[Opening TEXT PROVIDED section]

8 Tips: How to Graduate with Minimum Debt in Toronto

As you start saving and seeing thousands in your bank account you may think you have enough to spare but don’t fall for the trap! If your tuition is $8,000/year multiple for 4 years it’ll cost roughly $32,000 for tuition alone. This is if you’re a domestic student, international students costs are much higher.

I’ve shared a completely FREE worksheet to get you closer to graduating debt-free. Try creating a similar chart as the one at the bottom of this page for yourself.

TIP #1: Work backwards: Figure out how much you’ll owe over the 3-4 years and then get rid of it!

Roughly estimate how much your program will cost you. Try to find a program with an internship or paid co-op opportunity (you’ll be able to gain $8,000-$10,000 from this)

Complete the Graduate with Minimum Debt spreadsheet, review it once a year. Put a reminder in your phone’s calendar to be repeated annually right now. You can thank me once you graduate and end up travelling while others pay off OSAP or car payments.

TIP #2: If you’re in high school get a summer job and save every dollar – this will help you also land a position on campus for part-time work

TIP #3: Apply for a Work-Study position on campus IMMEDIATELY

TIP #4: Stay home now so you don’t need to after you graduate

  • Colleges and universities in Toronto are definitely commuter schools. Take advantage of it. You can still spend time on campus without needing to living on residence.

[Closing TEXT PROVIDED section]
[Opening RECORDED DATA section]

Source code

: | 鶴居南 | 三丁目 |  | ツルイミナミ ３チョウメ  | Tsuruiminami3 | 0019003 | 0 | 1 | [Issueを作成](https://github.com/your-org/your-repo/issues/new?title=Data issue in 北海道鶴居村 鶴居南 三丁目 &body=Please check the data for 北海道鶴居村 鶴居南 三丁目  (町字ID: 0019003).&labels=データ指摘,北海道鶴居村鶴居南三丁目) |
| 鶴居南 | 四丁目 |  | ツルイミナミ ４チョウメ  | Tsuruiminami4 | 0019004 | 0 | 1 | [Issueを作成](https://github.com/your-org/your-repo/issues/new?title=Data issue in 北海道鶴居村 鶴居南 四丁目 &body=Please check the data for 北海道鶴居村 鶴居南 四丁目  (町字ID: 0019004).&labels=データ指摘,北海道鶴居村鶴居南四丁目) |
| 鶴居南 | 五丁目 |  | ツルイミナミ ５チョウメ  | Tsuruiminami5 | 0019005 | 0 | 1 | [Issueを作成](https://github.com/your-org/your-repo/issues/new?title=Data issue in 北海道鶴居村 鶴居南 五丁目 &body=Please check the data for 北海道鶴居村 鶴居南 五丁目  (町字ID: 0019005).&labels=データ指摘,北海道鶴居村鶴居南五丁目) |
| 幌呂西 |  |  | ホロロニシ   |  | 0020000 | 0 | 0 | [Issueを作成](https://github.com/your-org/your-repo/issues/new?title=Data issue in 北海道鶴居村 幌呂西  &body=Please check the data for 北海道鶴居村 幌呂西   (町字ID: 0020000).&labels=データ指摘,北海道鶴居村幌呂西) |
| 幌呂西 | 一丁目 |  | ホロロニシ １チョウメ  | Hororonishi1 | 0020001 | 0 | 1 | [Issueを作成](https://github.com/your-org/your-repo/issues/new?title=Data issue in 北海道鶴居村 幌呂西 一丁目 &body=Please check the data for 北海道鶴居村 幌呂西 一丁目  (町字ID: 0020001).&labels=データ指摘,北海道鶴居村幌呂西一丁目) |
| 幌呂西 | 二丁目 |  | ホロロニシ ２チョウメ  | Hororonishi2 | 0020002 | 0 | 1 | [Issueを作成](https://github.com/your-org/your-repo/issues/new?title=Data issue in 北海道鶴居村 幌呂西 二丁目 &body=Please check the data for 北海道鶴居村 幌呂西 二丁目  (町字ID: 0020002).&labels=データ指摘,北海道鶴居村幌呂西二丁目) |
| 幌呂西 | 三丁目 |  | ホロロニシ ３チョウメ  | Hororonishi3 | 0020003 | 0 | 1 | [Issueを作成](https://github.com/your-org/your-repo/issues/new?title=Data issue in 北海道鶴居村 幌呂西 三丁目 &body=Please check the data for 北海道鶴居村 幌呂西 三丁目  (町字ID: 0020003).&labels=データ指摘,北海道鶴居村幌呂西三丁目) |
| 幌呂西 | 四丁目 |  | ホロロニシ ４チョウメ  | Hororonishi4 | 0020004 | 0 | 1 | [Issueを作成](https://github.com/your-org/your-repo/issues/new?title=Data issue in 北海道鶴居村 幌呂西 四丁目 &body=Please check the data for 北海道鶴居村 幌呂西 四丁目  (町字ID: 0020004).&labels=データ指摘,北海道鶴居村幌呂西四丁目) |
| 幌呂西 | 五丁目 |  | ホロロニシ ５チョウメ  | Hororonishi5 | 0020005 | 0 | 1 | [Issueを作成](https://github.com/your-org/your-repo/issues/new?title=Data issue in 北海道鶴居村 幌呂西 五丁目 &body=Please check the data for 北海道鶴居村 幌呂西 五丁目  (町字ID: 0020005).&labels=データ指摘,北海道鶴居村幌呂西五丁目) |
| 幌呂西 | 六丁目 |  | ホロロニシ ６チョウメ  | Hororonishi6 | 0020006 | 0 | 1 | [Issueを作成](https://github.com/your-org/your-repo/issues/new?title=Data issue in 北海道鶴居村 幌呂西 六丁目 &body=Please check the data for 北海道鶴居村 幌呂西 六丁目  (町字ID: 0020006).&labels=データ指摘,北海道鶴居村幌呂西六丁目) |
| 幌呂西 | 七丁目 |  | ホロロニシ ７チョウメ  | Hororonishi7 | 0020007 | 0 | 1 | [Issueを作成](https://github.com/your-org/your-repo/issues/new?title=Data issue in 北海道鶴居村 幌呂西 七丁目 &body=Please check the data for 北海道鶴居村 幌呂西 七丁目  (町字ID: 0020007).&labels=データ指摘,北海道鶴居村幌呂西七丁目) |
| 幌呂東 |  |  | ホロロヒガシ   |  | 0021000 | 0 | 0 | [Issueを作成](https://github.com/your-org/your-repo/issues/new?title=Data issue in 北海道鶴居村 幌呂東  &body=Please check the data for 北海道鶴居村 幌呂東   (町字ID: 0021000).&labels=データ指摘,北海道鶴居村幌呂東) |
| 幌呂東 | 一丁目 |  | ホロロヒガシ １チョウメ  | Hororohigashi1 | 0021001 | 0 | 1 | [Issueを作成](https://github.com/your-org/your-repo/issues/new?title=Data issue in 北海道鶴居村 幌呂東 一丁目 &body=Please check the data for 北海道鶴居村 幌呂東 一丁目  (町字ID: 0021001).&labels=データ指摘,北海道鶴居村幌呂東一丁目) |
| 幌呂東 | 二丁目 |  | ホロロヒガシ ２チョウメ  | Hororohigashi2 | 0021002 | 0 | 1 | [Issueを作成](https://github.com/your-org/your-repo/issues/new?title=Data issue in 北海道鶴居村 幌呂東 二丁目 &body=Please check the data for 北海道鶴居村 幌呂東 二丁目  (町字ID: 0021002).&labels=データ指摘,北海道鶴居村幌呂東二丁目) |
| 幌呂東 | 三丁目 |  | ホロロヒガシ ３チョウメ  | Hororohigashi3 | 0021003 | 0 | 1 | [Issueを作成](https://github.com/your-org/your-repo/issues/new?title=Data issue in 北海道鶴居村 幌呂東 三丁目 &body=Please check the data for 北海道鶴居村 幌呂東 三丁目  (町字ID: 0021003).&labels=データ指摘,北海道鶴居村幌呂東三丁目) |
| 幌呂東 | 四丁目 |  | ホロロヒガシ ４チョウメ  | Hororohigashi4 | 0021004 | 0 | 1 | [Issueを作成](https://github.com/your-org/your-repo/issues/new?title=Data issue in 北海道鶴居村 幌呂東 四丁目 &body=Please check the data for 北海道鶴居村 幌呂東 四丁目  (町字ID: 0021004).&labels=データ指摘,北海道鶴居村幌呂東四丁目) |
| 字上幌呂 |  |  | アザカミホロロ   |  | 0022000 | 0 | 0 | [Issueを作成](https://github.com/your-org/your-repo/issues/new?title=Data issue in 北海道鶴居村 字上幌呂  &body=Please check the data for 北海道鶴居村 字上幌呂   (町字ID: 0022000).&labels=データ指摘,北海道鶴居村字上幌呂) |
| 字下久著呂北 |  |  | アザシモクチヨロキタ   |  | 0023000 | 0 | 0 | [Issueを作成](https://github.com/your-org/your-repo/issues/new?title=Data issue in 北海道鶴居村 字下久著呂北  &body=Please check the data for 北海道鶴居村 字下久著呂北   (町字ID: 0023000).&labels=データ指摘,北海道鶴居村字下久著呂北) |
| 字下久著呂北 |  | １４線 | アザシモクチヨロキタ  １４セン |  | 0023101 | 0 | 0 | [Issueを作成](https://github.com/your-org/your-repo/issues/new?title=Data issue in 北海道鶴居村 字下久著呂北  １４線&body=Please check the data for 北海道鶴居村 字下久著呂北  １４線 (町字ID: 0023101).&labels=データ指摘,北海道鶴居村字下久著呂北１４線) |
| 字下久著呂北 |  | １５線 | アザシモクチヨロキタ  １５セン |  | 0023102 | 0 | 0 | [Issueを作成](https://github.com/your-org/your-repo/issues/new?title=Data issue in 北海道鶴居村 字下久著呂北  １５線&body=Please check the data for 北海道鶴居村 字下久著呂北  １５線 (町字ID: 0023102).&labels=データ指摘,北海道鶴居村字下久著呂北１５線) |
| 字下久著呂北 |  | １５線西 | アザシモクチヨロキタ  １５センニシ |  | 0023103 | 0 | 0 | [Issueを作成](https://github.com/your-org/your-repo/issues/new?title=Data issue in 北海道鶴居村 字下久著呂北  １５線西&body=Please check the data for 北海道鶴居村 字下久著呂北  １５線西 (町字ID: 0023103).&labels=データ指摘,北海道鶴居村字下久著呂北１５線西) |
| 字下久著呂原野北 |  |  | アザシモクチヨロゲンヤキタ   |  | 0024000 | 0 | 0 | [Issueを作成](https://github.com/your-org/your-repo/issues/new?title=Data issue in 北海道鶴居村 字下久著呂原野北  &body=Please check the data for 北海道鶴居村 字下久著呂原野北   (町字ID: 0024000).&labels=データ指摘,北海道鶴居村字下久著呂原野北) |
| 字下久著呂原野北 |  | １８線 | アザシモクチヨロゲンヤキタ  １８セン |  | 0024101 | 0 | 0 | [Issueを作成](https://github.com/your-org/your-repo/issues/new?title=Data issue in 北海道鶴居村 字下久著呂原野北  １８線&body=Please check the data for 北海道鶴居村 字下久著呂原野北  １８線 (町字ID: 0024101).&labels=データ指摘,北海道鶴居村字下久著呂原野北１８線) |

[Closing RECORDED DATA section]

| PROMPT |
Copy out the full text above on graduating with minimum debt in Toronto, word for word.

| ANSWER BELOW |
8 Tips: How to Graduate with Minimum Debt in Toronto

As you start saving and seeing thousands in your bank account you may think you have enough to spare but don’t fall for the trap! If your tuition is $8,000/year multiple for 4 years it’ll cost roughly $32,000 for tuition alone. This is if you’re a domestic student, international students costs are much higher.

I’ve shared a completely FREE worksheet to get you closer to graduating debt-free. Try creating a similar chart as the one at the bottom of this page for yourself.

TIP #1: Work backwards: Figure out how much you’ll owe over the 3-4 years and then get rid of it!

Roughly estimate how much your program will cost you. Try to find a program with an internship or paid co-op opportunity (you’ll be able to gain $8,000-$10,000 from this)

Complete the Graduate with Minimum Debt spreadsheet, review it once a year. Put a reminder in your phone’s calendar to be repeated annually right now. You can thank me once you graduate and end up travelling while others pay off OSAP or car payments.

TIP #2: If you’re in high school get a summer job and save every dollar – this will help you also land a position on campus for part-time work

TIP #3: Apply for a Work-Study position on campus IMMEDIATELY

TIP #4: Stay home now so you don’t need to after you graduate

  • Colleges and universities in Toronto are definitely commuter schools. Take advantage of it. You can still spend time on campus without needing to living on residence.